---- EXTRAIT

Tokyo fiancée est la troisième adaptation d’un livre de l’écrivaine belge. Amélie Nothomb est-elle soluble au cinéma? Ses livres peuvent-ils faire de bons de films?
La nostalgie heureuse
Hygiène de l’assassin de François Ruggieri en 1999, a laissé peu de souvenirs mais pas de déception. Autant Stupeur et tremblement était un livre-choc, amusant, enlevé, autant l’adaptation d’Alain Cornaud, en 2003, était caricaturale, directe. Elle ne comprenait pas l’esprit subtil qui donne leur grâce aux romans les plus réussis d’Amélie Nothomb. Et malgré Sylvie Testud dans le rôle principal.
Tokyo fiancée, troisième adaptation, s’inspire de Ni d’Eve, ni d’Adam, le pendant heureux de Stupeur et tremblement. Il aborde lui aussi le retour au Japon de la jeune fille belge. Elle y a vécu enfant et cette expérience est une partie constitutive fondamentale de son existence. Dans ce livre-ci, elle racontait son expérience professionnelle et son insertion complexe, difficile, impossible dans une grande firme japonaise.
Souvenirs heureux du Japon
Ici, et en s’inspirant toujours de cette même époque, de son retour aux sources alors qu’elle a 20 ans, elle aborde le versant heureux. Elle est toujours cette européenne tellement fascinée par un pays qu’elle décide de retourner y vivre seule, mais cette fois, elle donne des cours de français et tombe sous le charme de Rinri, son seul élève.

--------
---- DONNÉES PRÉSENTÉES

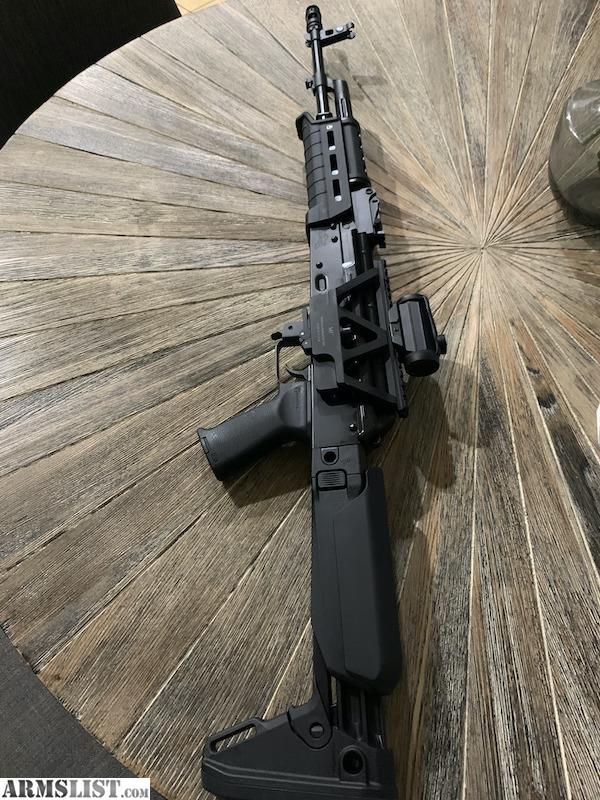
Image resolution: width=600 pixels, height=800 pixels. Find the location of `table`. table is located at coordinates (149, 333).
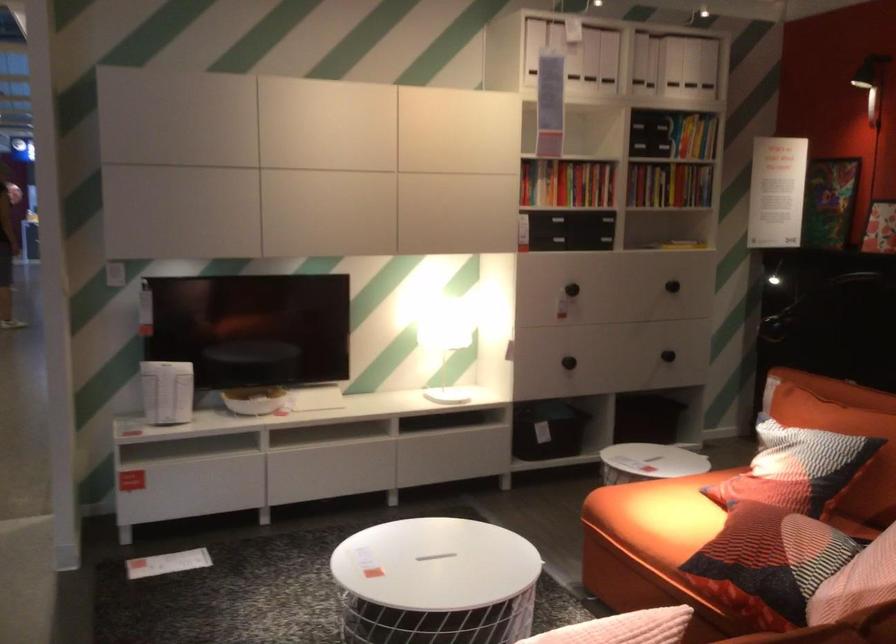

--------

◆ **EXERCICES**
**a.** Recopiez à l'identique le passage de l'extrait qui débute aux mots « Souvenirs heureux du » et se termine après les mots « son seul élève. ».
**b.** Les affirmations suivantes sont-elles conformes à l'extrait ? Répondez par oui ou par non à chacune, en citant textuellement les mots de l'extrait qui tranchent.
(i) Tokyo fiancée est la troisième adaptation d'un livre d'Amélie Nothomb.
(ii) L'adaptation d'Hygiène de l'assassin a été réalisée en 2003.
(iii) Dans le versant heureux, la jeune femme donne des cours de français.
**c.** D'après l'extrait, de quel livre s'inspire Tokyo fiancée ?

◆ **RÉPONSES**
**a.**
Souvenirs heureux du Japon
Ici, et en s’inspirant toujours de cette même époque, de son retour aux sources alors qu’elle a 20 ans, elle aborde le versant heureux. Elle est toujours cette européenne tellement fascinée par un pays qu’elle décide de retourner y vivre seule, mais cette fois, elle donne des cours de français et tombe sous le charme de Rinri, son seul élève.

**b.**
(i) Oui : « Tokyo fiancée est la troisième adaptation d’un livre de l’écrivaine belge. »
(ii) Non : « Hygiène de l’assassin de François Ruggieri en 1999 »
(iii) Oui : « cette fois, elle donne des cours de français et tombe sous le charme de Rinri, son seul élève »

**c.** Tokyo fiancée s'inspire de Ni d’Eve, ni d’Adam.